If you needed major surgery to treat cancer, how would you decide where to have it?
The decision involves lots of factors, but studies conclude you should not go to a hospital that rarely performs the surgery because it could compromise your results, including your chance of survival.
To help cancer patients who need surgery, the Pennsylvania Health Care Cost Containment Council (PHC4) recently released its first-ever online list of hospital surgical volumes for 11 types of cancer: bladder, brain, breast, colon, esophagus, liver, lung, pancreas, prostate, rectum, and stomach. The volumes were compiled from hospital billing data for 2017.
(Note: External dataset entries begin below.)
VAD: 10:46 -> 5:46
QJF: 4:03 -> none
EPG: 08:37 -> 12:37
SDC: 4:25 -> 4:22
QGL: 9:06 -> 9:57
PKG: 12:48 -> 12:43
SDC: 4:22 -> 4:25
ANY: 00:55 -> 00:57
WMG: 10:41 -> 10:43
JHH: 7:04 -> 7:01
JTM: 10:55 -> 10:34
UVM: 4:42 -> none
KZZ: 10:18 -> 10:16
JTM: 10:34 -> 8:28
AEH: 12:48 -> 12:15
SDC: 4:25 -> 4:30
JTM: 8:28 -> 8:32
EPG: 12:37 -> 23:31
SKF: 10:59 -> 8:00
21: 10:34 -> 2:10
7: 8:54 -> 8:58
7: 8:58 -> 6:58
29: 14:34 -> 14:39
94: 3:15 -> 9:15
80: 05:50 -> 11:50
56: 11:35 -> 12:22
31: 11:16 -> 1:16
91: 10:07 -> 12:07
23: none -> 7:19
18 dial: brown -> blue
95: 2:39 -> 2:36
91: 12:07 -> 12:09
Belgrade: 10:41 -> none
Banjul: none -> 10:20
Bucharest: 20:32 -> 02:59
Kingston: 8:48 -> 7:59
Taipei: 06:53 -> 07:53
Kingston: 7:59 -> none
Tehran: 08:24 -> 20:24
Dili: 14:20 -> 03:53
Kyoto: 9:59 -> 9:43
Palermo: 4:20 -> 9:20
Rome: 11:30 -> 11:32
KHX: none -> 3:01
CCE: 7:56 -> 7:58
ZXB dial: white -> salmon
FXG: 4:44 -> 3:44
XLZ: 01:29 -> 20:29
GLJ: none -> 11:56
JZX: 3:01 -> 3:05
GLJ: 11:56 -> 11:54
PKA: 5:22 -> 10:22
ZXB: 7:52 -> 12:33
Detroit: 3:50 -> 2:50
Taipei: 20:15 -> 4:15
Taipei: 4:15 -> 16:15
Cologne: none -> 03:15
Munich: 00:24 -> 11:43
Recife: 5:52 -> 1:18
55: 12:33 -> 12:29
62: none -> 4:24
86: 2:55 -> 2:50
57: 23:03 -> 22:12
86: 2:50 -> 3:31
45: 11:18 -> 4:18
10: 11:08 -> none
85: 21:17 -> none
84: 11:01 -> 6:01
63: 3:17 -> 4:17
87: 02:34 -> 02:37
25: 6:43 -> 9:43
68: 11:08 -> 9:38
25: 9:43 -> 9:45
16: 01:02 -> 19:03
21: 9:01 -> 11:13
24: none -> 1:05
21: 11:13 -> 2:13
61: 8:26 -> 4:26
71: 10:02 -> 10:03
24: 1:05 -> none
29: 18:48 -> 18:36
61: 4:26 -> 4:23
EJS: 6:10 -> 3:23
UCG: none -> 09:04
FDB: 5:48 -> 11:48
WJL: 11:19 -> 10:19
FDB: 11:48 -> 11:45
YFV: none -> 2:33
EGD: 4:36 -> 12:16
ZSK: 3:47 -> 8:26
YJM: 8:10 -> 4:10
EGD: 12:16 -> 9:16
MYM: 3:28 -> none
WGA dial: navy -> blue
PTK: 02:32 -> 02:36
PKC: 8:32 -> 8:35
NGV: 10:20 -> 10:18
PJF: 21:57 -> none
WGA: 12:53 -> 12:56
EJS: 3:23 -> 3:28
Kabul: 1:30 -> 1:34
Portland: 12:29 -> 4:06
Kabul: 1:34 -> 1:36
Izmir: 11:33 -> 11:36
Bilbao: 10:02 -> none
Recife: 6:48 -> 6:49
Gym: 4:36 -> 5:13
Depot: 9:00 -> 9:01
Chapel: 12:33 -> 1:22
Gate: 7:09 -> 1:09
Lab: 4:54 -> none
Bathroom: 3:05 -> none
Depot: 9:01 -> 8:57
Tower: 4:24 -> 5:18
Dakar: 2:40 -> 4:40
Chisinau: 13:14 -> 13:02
"Reporting volume for these cancer surgeries is important because there is strong evidence that links hospital surgical volume and patient outcomes," said Joe Martin, executive director of PHC4, an independent state-funded organization. "It's another tool for cancer patients and their families to use when considering treatment options."
Some types of cancer, including gynecological and skin, are not included in the report because there is insufficient evidence that surgical volume makes a difference.
The PHC4 tool is modeled on the California Healthcare Foundation's 2015 report, Safety in Numbers: Cancer Surgeries in California Hospitals. The report acknowledged that questions remain about what is the lowest acceptable number of procedures a hospital should perform, but defined "low volume" as doing only one or two surgeries a year for a particular cancer.
Almost 75 percent of California hospitals — 249 out of 341 — performed a low volume of certain cancer surgeries. Low volumes correlated with higher surgery-related death rates, more post-operative complications, longer hospital stays, and for certain cancers, a higher chance of recurrence.
Why would cancer patients put faith in hospitals that lack strong surgical track records? Patients may be unaware that highly experienced medical teams are important for complicated procedures, or they may not want to travel long distances to a high-volume hospital.
The California report, which interviewed hospital leaders, also found that low-volume hospitals may not refer patients to bigger centers, sometimes because of the financial loss, but also because losing business means surgeons may not be able "to maintain their skills and interest in serving rural communities."
To overcome such barriers, some places have set volume minimums for certain cancer surgeries. New York state has a minimum for Medicaid reimbursement for breast cancer surgeries. The University of Michigan Health System and Johns Hopkins Hospital in Baltimore require annual minimums for esophagus, lung, pancreas and rectal cancer operations.
The PHC4 report found the percentage of Keystone State hospitals with low volumes in 2017 — meaning they did only one or two surgeries — varied depending on the cancer. Breast cancer had the most surgeries statewide, with 11,856 procedures at 140 hospitals and outpatient centers; only 6.4 percent of these facilities had low volumes. At the other extreme, of the 54 hospitals that did 208 stomach cancer surgeries, 57 percent had low volumes.
For the six cancer types with the lowest statewide surgery totals — bladder, esophagus, liver, pancreas, rectum and stomach — more than a third of hospitals performed only one or two surgeries in 2017.
Martin noted that a hospital could have a mix of volumes, depending on the types of cancer, "so it's important to look at the full picture when considering options."
A mixed pattern is seen even in many hospitals in the densely populated five-county Southeastern Pennsylvania region. For example, Pennsylvania Hospital, which is part of the Penn Medicine system, did many prostate, colon and breast surgeries, but only one or two bladder and esophagus procedures. Pancreatic cancer surgery volume was low at many centers, including Temple University Hospital, Bryn Mawr Hospital, Grand View Hospital, and Delaware County Memorial Hospital.